In 2017, the cases on what should be included in holiday pay calculations fell away, to the relief of many employers. However, whilst one headache receded another in the form of annual leave carry-over is developing fast.
Last year, the European Court of Justice (ECJ) ruled in Sash Window Workshop Ltd that a worker must be able to carry over an unused holiday when the employer does not put that worker in a position to exercise the right to take paid annual leave. In Sash Window, a salesperson on commission only claimed 13 years’ unpaid holiday pay.
The ECJ’s decision now brings into doubt:
- Restrictions on claims for historical non-payment of holiday pay in UK case law (the Employment Appeal Tribunal previously barring unlawful deductions claims where more than three months have passed between successive underpayments of holiday pay); and
- The 2 year limitation period on most unlawful deductions from wages claims.
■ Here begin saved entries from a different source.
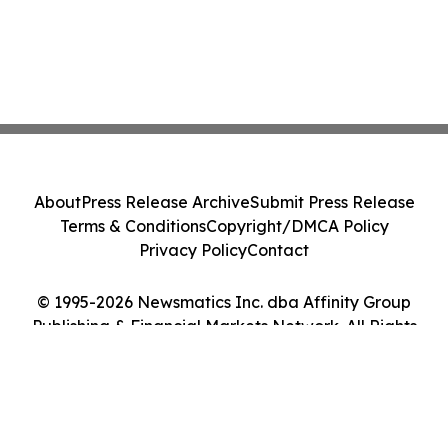
About
Press Release Archive
Submit Press Release
Terms & Conditions
Copyright/DMCA Policy
Privacy Policy
Contact
© 1995-2026 Newsmatics Inc. dba Affinity Group
Publishing & Financial Markets Network. All Rights
Reserved.
Cookie Settings / Your Privacy Choices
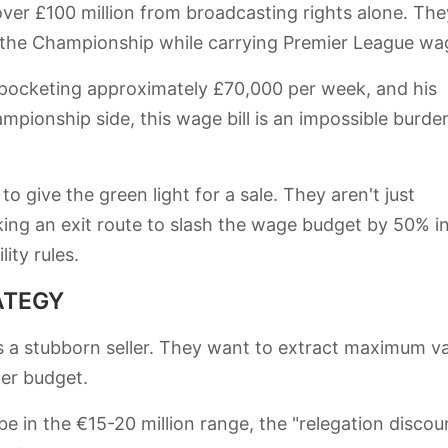
over £100 million from broadcasting rights alone. The
n the Championship while carrying Premier League wa
, pocketing approximately £70,000 per week, and his
mpionship side, this wage bill is an impossible burde
o give the green light for a sale. They aren't just
eeking an exit route to slash the wage budget by 50% i
ity rules.
ATEGY
 a stubborn seller. They want to extract maximum v
fer budget.
e in the €15-20 million range, the "relegation discou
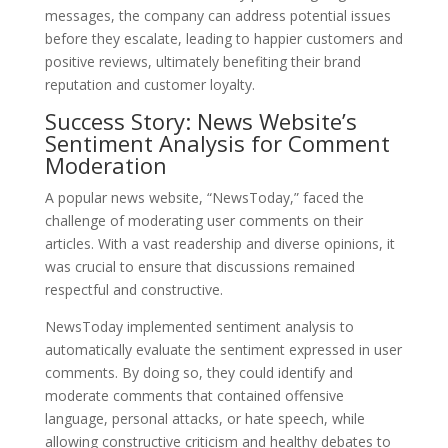
messages, the company can address potential issues
before they escalate, leading to happier customers and
positive reviews, ultimately benefiting their brand
reputation and customer loyalty.
Success Story: News Website’s
Sentiment Analysis for Comment
Moderation
A popular news website, “NewsToday,” faced the
challenge of moderating user comments on their
articles. With a vast readership and diverse opinions, it
was crucial to ensure that discussions remained
respectful and constructive.
NewsToday implemented sentiment analysis to
automatically evaluate the sentiment expressed in user
comments. By doing so, they could identify and
moderate comments that contained offensive
language, personal attacks, or hate speech, while
allowing constructive criticism and healthy debates to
The decision of the Court of Appeal this year could have huge implications for ACE members with self-employed staff whose status may, in fact, be worker rather than self-employed, following recent case law. If this is the case, those employers could be required to pay large amounts to workers on termination in lieu of both the unpaid holiday they have taken and the holiday they have been discouraged from taking because it would have been unpaid. Even if they start offering paid holiday going forward, liability for the past breaches would remain, according to the logic of this case, until termination (unless the employers permitted the workers to take their full accrued entitlement to paid leave before then).